Rationalistic Rights

 Posted by on 5 April 2004 at 10:41 am  Uncategorized
Apr 052004

If you plug your laptop in at the airport or train station, are you stealing electricity? According to many of the folks commenting on this Samizdata post, the answer is clearly YES. Since you do not have permission to use the electrical outlet, you are a thief, albeit a small one.

Such an answer seems to me to imply a very rationalistic understanding of rights. Most businesses are happy to provide complimentary services to their customers. Although we may ask where the restrooms are, we do not ask our waitress whether we have permission to use them. When we buy a latte at Starbucks, we do not ask permission to consume some of the sugar or take a napkin. Such social conventions facilitate human interaction and trade by establishing a default, a default which may nonetheless still be overridden by express statements. Notably, that default is limited to a certain range of reasonable action. We certainly do not have implicit permission redecorate the restaurant’s bathroom or to take hundreds of napkins.

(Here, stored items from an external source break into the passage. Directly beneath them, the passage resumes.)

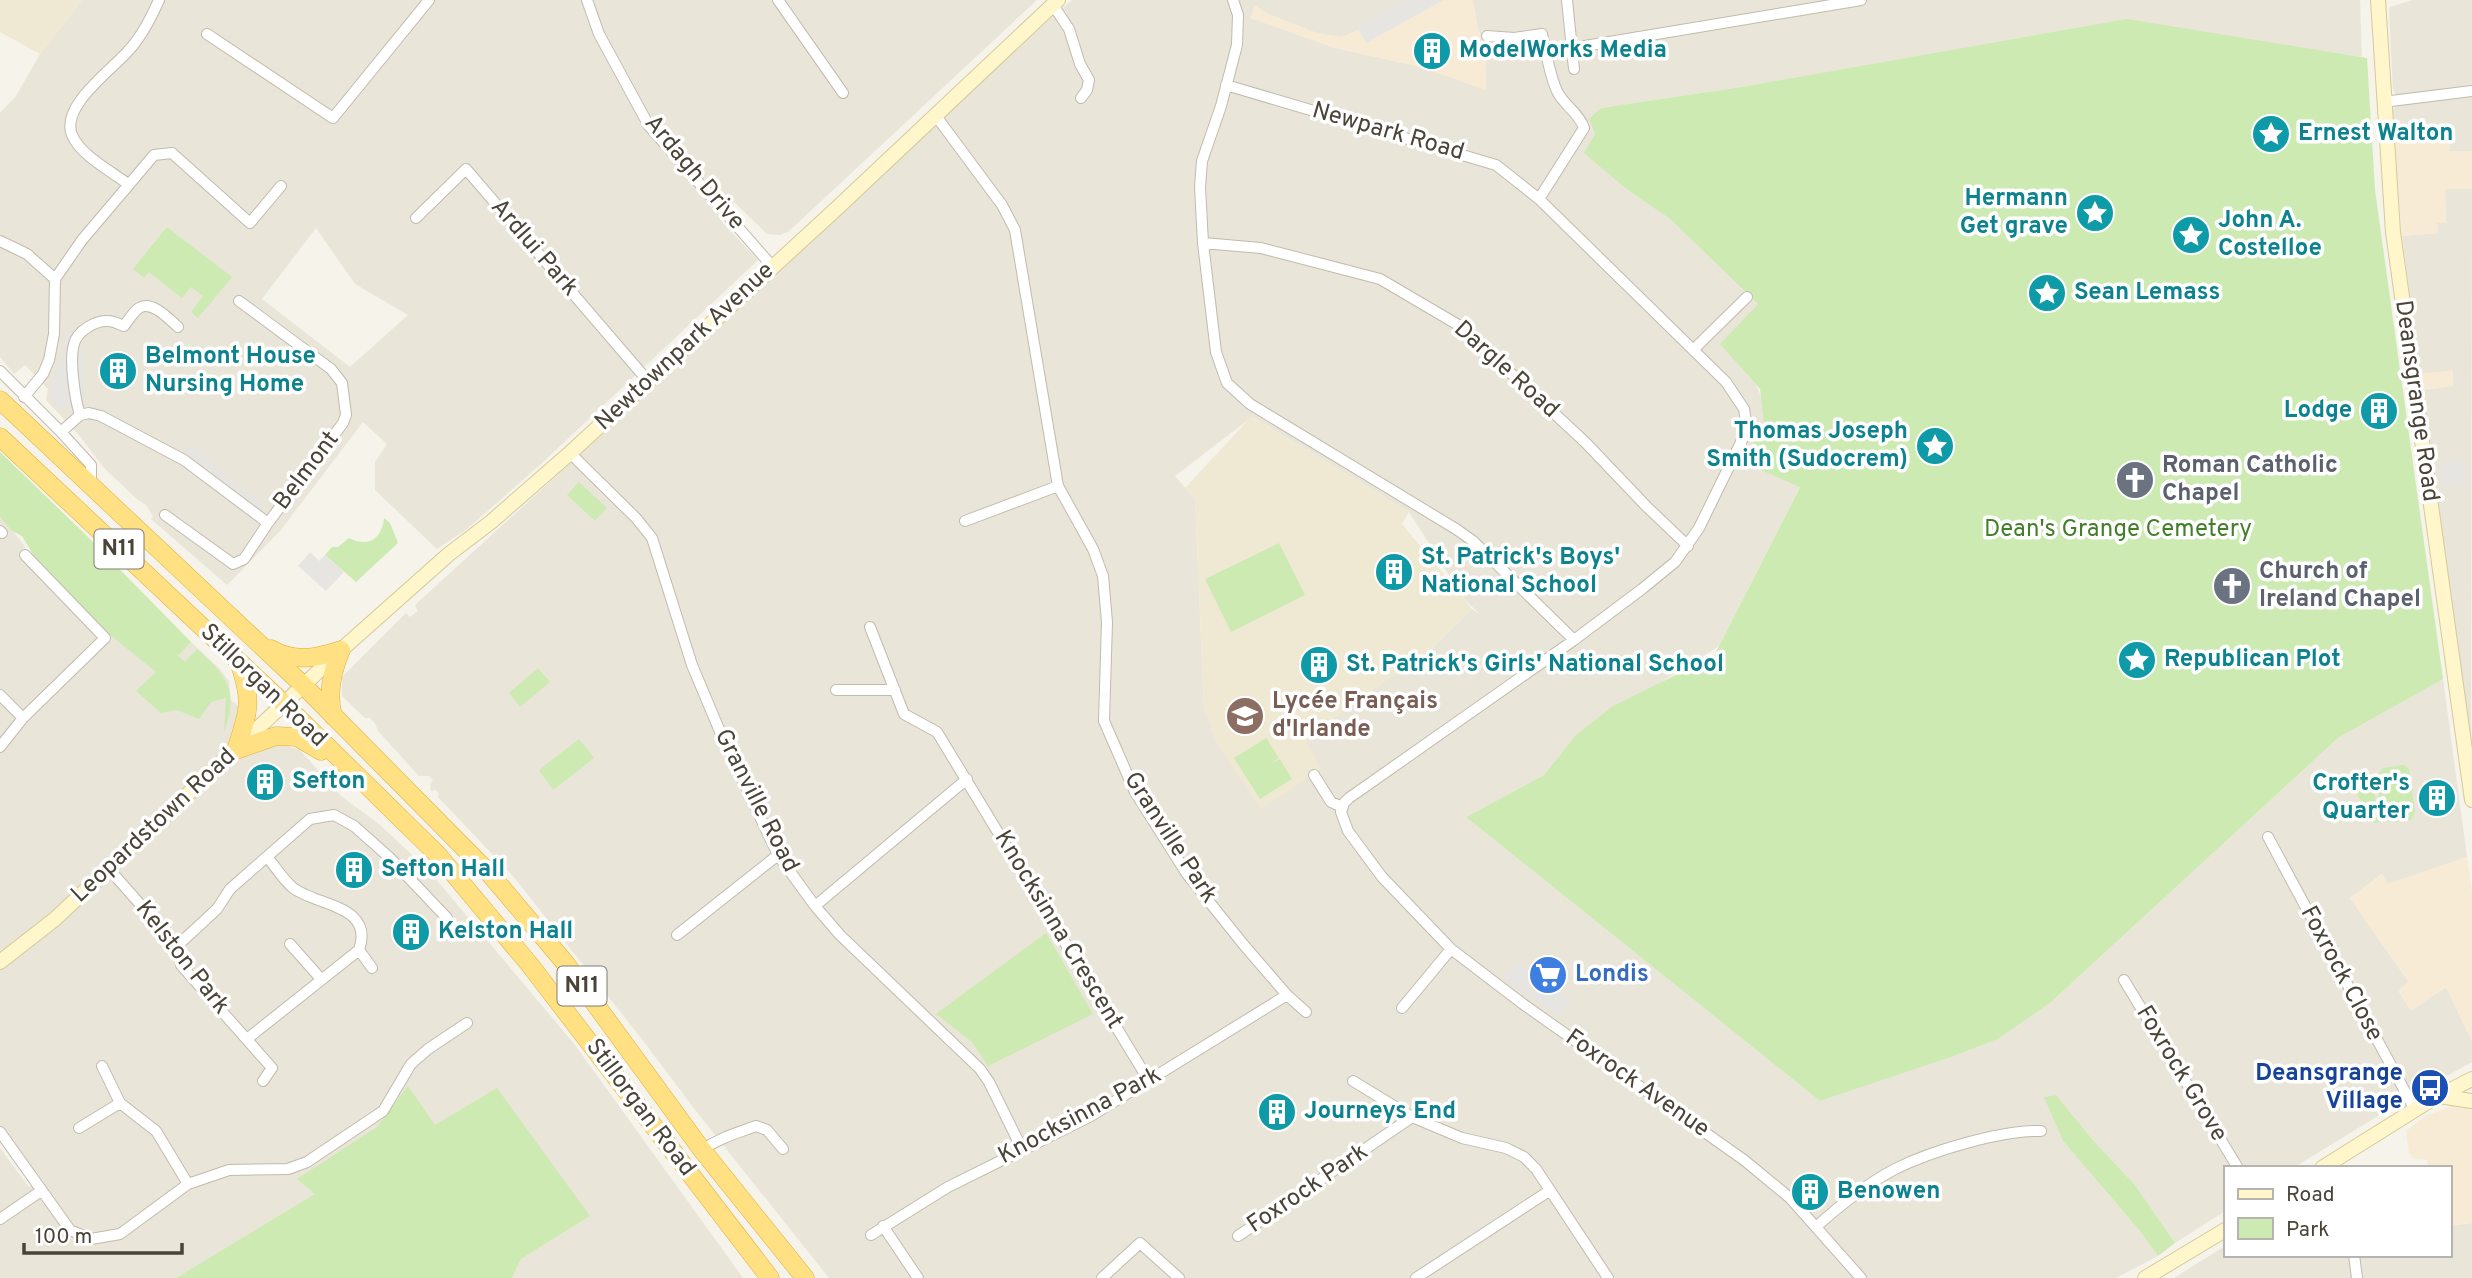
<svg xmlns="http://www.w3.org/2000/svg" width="2472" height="1278" viewBox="0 0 2472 1278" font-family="Overpass,sans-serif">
	<rect width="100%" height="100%" fill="#f5f3ea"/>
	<!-- residential -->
	<path fill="#e9e5d8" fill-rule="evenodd" d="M82,0H1037L788,232L780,235L767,234L734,202L722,222L758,260L542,463L467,529L437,549L375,490V462L387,444L363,422L280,531L227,585L151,519L153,516L146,505L138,500L104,468L79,435L46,400L48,389L25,365L14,374L0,357V113L16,96L40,54ZM316,228L355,284L408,315L350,367L262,299Z
		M1072,0H1409L1356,31L1342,37L1319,34L1268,14L1255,6L1251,18L1335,48L1417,66L1486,89L1485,49L1477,25L1473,0H2360L2362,57L2287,46L1748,86L1601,108L1590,119L1595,134L1585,153L1625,188L1670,219L1758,304L1721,344L1756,385L1800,486L1719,646L1576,735L1544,775L1466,817L1820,1101L1951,1057L1998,1039L2050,1003L2338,738L2443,679L2467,857L2386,885L2382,874L2350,898L2408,981L2411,1010L2446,987L2472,1041V1062L2417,1092L2293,1168H2225V1211L2175,1243L2135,1185L2092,1139L2056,1095L2045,1097L2063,1141L2140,1231L2158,1256L2116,1278H829L696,1111L641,1038L513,876L438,797L439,794L436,790L431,791L430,784L433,780L429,776H419L378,731L375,723L370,718H365L342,696V677L406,613L410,617L418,611L415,605L609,428L1048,20ZM1252,417L1409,512L1465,600L1481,615L1472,609L1434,646L1305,738L1204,707L1195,499L1175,476Z
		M2413,0H2472V151H2450L2449,140L2428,142L2394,141L2393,110L2396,107L2395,92L2393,90L2389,11L2390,7Z
		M2445,188L2472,189L2471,745L2422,390L2453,386V371L2420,374L2402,236L2438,233L2437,223L2446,222Z
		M0,517L21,541L32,559L110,635L156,671L176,653L179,655L191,642L219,668L229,681L231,700L284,745L300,750L341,796L379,824L429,871L575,1045L743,1278H512L521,1259L590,1216L435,1125L176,1278H0V1148L29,1187L40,1178L0,1125Z
		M2472,1223V1278H2174L2225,1246V1255H2449V1226Z"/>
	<!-- commercial -->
	<path fill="#f7ebd6" d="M1409,0H1473L1477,25L1485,48L1486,90L1417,66L1335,48L1251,18L1254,6L1268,14L1319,34L1342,37L1356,31Z
		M2449,140L2450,151H2472V189H2445L2446,222L2437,223L2438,233L2402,236L2394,141L2428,142Z
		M2453,370V386L2422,390L2420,374Z
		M2467,857L2472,893V1041L2446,987L2411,1011L2398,991L2408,981L2350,898L2383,874L2387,884Z
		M2457,1104L2472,1106V1223L2449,1226V1168H2428L2427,1160L2414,1159L2409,1153L2406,1131L2426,1116Z"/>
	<!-- education -->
	<path fill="#efe9d4" d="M0,0H82L40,54L0,32Z
		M1251,417L1409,512L1402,524L1472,609L1434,646L1305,738L1321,769L1261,809L1215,740L1204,707L1195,499L1185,488Z"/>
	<!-- green -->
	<path fill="#cdeab3" d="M2127,19L2367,58L2375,190L2443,679L2338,738L2050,1003L1998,1039L1951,1057L1820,1101L1466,817L1544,775L1576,735L1613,706L1714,656L1800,487L1745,463L1764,423L1760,389L1720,344L1758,304L1670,219L1625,188L1584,153L1595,134L1589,119L1601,108L1748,86Z
		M167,227L232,277L198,318L191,312L203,296L191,287L182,298L149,272L144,278L133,269Z
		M0,452L88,537L191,642L179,655L176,654L185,662L197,649C227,676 239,690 224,732L226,698L211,702L199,719L177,710L161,713L136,691L156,672L110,635L64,590L34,556L22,536L12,531L0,517Z
		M579,482L607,508L595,521L567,495Z
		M384,518L390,523L398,543L356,582L325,555L332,547H338L349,538C368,548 382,539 384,518Z
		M1279,543L1305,595L1231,632L1205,579Z
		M538,668L550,682L520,707L509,693Z
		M1266,738L1279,758L1271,763L1280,759L1292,779L1260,799L1234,758Z
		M579,739L594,758L553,790L539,770Z
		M2404,765L2409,769L2415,812L2411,820L2391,822L2382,819L2376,777L2383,768Z
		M2372,777L2379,822L2374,823L2350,782Z
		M1046,933L1093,1014L988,1066L972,1042L936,1014Z
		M408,1086L435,1125L497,1088L590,1216L521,1259L512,1278H176L315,1194L297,1179L377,1127Z
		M2056,1095L2092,1139L2135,1185L2175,1243L2158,1256L2140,1231L2063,1141L2044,1097Z"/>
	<!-- parking -->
	<path fill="#e7e5e2" d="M1406,0H1444L1366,43L1357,27Z
		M76,331L71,347L84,352L85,400L60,409L50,394L68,334Z
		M186,445L198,450L231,479L264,504L259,511L205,471L195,458L183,453Z
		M2463,460L2467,483L2441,487L2438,463Z
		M310,552L319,561L325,555L344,572L326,591L298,566Z
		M1515,961L1572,1000L1560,1017L1503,978Z"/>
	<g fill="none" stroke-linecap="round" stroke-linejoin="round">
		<defs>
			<path id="minor" d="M587,0L599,34L649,126L772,266
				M778,0L843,93
				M1233,0L1238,15L1237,45L1221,106L1202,161L1200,187L1203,243L1216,352L1227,383L1250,404L1456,529L1473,541L1574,640
				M1567,0L1574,69
				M1053,5L1069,29L1080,64L1089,80L1087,90L1081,98
				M207,34L333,118L429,0
				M1487,36L1514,38L1542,34C1547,53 1549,76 1558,93C1565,106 1579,113 1584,128L1539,199
				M1573,48L1861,0
				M1226,85L1496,165L1539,199L1726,382L1744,409L1746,421L1744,436L1699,528L1675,562L1642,589L1574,640L1349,798L1344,803L1341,812L1348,831L1382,877L1451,949L1523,1004L1744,1160L1790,1198L1861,1278
				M2383,102L2472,91
				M936,116L1002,205L1015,230L1058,486L1093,549L1103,576L1107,622L1104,721L1135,792L1187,874L1243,944L1287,995L1306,1012
				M128,184C111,171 81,156 72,135C60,106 112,70 129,50C142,36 151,18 159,0
				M416,218L466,169L648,381
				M0,241L27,254L55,279
				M1203,243L1261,248L1380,279L1460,326L1585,442L1647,507L1688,546
				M1693,350L1747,297
				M0,371L61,432L91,465V484
				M24,397L43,374L49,360L54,334L55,279L82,240L154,155L172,153L250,223L281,186
				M80,415L89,413L101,416L184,460L268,523L343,423L346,415L342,383L331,369L239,301
				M61,432L80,415C75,399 69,360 74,344C77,331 96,320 108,321C113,321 119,324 124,326C128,321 133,312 139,308C152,300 169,319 178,327
				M570,453L636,518L652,538L692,665L721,734L778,855L815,906L840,935L980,1069L989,1082L1022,1149
				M165,515L233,564L244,559L268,523
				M965,521L1058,486
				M0,531L2,533
				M870,627L904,714L937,732L1149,1081
				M836,690H895
				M0,695L23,718
				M0,747L23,718L105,638L25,555
				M1314,775L1331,802L1342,807
				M2268,837L2415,1110
				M109,869L177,946L181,965L272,1068L263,1081
				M815,906L967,779
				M677,935L778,855
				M290,944L321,979
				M177,946L217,909L230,889L310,819L334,815L354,826L389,857L447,918
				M359,950L372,968
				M2124,980L2238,1168
				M1402,1008L1451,949
				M247,1039L359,950C375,904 314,906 292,887C282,878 275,866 267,857
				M102,1066L120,1103L156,1131L188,1184
				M1353,1081L1412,1117L1462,1138L1506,1148L1524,1157L1536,1169L1608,1278
				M79,1128L120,1103
				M0,1132L70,1230L91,1239L120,1234L188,1184L229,1170L288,1169L307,1162L383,1111L411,1064L428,1049L467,1023
				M702,1150C719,1138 737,1133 756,1126L767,1130L783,1149
				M0,1219L41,1191
				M883,1226L918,1278
				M1816,1227C1839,1206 1867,1184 1895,1169C1931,1151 2001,1130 2041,1131
				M871,1235L948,1187L1091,1116L1287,995
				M1238,1236L1412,1117
				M2354,1255L2357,1278
				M1102,1278L1140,1243L1179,1278
				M1416,1278L1549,1191"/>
			<path id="secondary" d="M2378,0L2393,232L2472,800
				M0,962L55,919L341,650L449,554L491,522L570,453L835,210L1058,0
				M2439,1096L2472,1101
				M2322,1168L2429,1101L2472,1079
				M2145,1278L2225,1230"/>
			<path id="trunk" d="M0,400L303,685L490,874L566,964L702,1150L805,1278
				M0,437L283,703L438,855L530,965L770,1278
				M271,649C295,663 316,658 341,650
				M333,716C327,694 332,671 341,650
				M236,750L276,736L297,737L321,751
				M236,750C248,713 253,703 240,665"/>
		</defs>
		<!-- minor casing -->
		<use href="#minor" stroke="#c1bbac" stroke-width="12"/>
		<!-- secondary casing -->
		<use href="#secondary" stroke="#d6c99a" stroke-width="16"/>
		<!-- trunk casing -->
		<use href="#trunk" stroke="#e1ae39" stroke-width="19"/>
		<!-- minor -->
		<use href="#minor" stroke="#fff" stroke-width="10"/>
		<!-- secondary -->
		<use href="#secondary" stroke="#fff6cb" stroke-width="14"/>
		<!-- trunk -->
		<use href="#trunk" stroke="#ffe083" stroke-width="18"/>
	</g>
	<!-- icons -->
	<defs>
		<symbol id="building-disc" viewBox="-11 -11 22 22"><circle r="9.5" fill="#0f9aa8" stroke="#fff"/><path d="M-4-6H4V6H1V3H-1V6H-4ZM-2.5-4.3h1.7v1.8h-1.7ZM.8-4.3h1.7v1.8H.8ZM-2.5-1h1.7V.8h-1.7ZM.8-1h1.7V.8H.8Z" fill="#fff"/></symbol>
		<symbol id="sight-disc" viewBox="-11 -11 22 22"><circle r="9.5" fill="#0f9aa8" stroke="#fff"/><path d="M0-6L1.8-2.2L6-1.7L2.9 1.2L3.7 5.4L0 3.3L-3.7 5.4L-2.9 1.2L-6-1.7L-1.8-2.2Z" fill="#fff"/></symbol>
		<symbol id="church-disc" viewBox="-11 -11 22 22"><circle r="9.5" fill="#6b7280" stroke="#fff"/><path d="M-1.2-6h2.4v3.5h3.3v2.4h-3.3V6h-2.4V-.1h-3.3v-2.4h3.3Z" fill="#fff"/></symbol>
		<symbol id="school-disc" viewBox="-11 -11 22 22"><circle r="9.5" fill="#8d6e63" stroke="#fff"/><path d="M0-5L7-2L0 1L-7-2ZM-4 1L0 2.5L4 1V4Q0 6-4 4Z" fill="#fff"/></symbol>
		<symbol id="supermarket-disc" viewBox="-11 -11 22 22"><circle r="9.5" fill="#3f7fe0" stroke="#fff"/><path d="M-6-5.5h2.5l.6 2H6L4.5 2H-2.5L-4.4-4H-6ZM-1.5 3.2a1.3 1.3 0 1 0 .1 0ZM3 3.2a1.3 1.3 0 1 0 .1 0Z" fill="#fff"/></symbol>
		<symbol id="bus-disc" viewBox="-11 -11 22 22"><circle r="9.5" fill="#1a4fb4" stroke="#fff"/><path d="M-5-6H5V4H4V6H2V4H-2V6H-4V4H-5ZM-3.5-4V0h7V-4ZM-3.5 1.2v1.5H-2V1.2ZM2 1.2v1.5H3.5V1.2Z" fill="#fff"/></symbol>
	</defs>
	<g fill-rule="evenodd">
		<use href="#building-disc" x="1410" y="29" width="44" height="44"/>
		<use href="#sight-disc" x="2249" y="112" width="44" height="44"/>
		<use href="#sight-disc" x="2073" y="191" width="44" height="44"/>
		<use href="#sight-disc" x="2169" y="213" width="44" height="44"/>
		<use href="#sight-disc" x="2025" y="271" width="44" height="44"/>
		<use href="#building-disc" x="96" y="349" width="44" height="44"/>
		<use href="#building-disc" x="2357" y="389" width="44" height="44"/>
		<use href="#sight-disc" x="1913" y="424" width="44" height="44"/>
		<use href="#church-disc" x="2113" y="458" width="44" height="44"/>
		<use href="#building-disc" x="1372" y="550" width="44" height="44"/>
		<use href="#church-disc" x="2210" y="564" width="44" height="44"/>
		<use href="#sight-disc" x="2115" y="638" width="44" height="44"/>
		<use href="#building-disc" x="1297" y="643" width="44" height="44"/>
		<use href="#school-disc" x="1223" y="694" width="44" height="44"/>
		<use href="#building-disc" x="243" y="760" width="44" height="44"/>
		<use href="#building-disc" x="2415" y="776" width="44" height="44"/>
		<use href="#building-disc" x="332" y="848" width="44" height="44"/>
		<use href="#building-disc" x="389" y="910" width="44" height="44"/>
		<use href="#supermarket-disc" x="1526" y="953" width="44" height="44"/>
		<use href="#bus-disc" x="2408" y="1066" width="44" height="44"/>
		<use href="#building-disc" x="1255" y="1090" width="44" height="44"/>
		<use href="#building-disc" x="1788" y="1170" width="44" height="44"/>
	</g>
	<g text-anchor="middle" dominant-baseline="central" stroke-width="7" stroke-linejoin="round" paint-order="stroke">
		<!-- shield labels -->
		<g fill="#fff" stroke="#807c74" stroke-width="2">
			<rect x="94.5" y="529.5" width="49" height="39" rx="5"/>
			<rect x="557.5" y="966.5" width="49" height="39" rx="5"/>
		</g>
		<g font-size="23" font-weight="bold" fill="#4a4438">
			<text x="119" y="549">N11</text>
			<text x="582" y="986">N11</text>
		</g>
		<!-- culture labels -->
		<g font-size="24" font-weight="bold" fill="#0d838f" stroke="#fff" text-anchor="start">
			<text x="1459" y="51">ModelWorks Media</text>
			<text x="2298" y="134">Ernest Walton</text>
			<text x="2068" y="199" text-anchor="end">Hermann<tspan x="2068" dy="28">Get grave</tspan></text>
			<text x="2218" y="221">John A.<tspan x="2218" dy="28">Costelloe</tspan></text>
			<text x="2074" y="293">Sean Lemass</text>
			<text x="145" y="357">Belmont House<tspan x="145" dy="28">Nursing Home</tspan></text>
			<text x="2352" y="411" text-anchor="end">Lodge</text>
			<text x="1908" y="432" text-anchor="end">Thomas Joseph<tspan x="1908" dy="28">Smith (Sudocrem)</tspan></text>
			<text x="1421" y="558">St. Patrick's Boys'<tspan x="1421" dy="28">National School</tspan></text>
			<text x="2164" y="660">Republican Plot</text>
			<text x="1346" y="665">St. Patrick's Girls' National School</text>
			<text x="292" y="782">Sefton</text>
			<text x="2410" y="784" text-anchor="end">Crofter's<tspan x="2410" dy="28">Quarter</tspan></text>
			<text x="381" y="870">Sefton Hall</text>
			<text x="438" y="932">Kelston Hall</text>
			<text x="1304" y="1112">Journeys End</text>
			<text x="1837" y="1192">Benowen</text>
		</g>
		<!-- street labels -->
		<g font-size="24" fill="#4a4438" stroke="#fff">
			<text transform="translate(1388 132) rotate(16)">Newpark Road</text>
			<text transform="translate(694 173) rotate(50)">Ardagh Drive</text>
			<text transform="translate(534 248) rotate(49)">Ardlui Park</text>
			<text transform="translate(685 347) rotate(-43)">Newtownpark Avenue</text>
			<text transform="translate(1506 370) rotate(42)">Dargle Road</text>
			<text transform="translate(2416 401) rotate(82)">Deansgrange Road</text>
			<text transform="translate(307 471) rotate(-53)">Belmont</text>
			<text transform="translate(263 686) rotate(44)">Stillorgan Road</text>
			<text transform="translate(756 801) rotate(63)">Granville Road</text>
			<text transform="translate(154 826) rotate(-43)">Leopardstown Road</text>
			<text transform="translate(1170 838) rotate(57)">Granville Park</text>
			<text transform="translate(1058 930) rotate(59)">Knocksinna Crescent</text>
			<text transform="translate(182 958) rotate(52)">Kelston Park</text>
			<text transform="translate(2341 974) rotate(62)">Foxrock Close</text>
			<text transform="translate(2181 1074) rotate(59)">Foxrock Grove</text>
			<text transform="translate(1637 1084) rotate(35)">Foxrock Avenue</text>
			<text transform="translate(640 1108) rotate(53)">Stillorgan Road</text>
			<text transform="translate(1080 1116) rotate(-28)">Knocksinna Park</text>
			<text transform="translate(1308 1189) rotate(-34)">Foxrock Park</text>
		</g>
		<!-- worship labels -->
		<g font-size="24" font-weight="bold" fill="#5b616d" stroke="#fff" text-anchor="start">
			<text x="2162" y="466">Roman Catholic<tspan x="2162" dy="28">Chapel</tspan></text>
			<text x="2259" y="572">Church of<tspan x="2259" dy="28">Ireland Chapel</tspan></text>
		</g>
		<!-- park labels -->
		<g font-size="24" fill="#437e29" stroke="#fff">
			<text x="2118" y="530">Dean's Grange Cemetery</text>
		</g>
		<!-- education labels -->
		<g font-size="24" font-weight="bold" fill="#785e54" stroke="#fff" text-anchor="start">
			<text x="1272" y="702">Lycée Français<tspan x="1272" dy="28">d'Irlande</tspan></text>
		</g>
		<!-- shop labels -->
		<g font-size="24" font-weight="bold" fill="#366cbe" stroke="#fff" text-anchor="start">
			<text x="1575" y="975">Londis</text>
		</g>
		<!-- transit labels -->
		<g font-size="24" font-weight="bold" fill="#164399" stroke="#fff" text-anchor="end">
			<text x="2403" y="1074">Deansgrange<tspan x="2403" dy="28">Village</tspan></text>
		</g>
	</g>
	<!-- legend -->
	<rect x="2224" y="1166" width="228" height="91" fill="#ffffff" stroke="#b7b4af" stroke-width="2"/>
	<rect x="2238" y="1189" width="35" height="10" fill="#fff6cb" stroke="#b7b4af" stroke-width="2"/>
	<text x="2286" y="1201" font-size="21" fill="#4a4438">Road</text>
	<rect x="2238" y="1218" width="35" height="21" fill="#cdeab3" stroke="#b7b4af" stroke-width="2"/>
	<text x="2286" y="1236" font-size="21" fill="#4a4438">Park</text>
	<!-- scale -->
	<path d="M24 1243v10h158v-10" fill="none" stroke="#4a4438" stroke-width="3.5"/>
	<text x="35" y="1243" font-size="21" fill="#4a4438" stroke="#ffffff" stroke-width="5" paint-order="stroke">100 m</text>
</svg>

Although the phenomena of plugging in laptops is a relatively recent one, there is little reason to suspect that the convention is resented or unwelcome to business owners. If it were, we would expect to see blocked off outlets, stickers on outlets forbidding plugging in, and so on. We would expect business owners to throw out plugged-in laptop users or perhaps even call the police to arrest them.

People often don’t notice these conventions of trade, precisely because they are so completely taken for granted. (One of the hazards and excitements of foreign travel is that such conventions do change.) Nonetheless, they are a real and important part of social interactions, one which claims about rights violations ought to be sensitive. To ignore them is to treat rights as floating abstractions unconnected to actual facts about social interaction… and that only leads to trouble.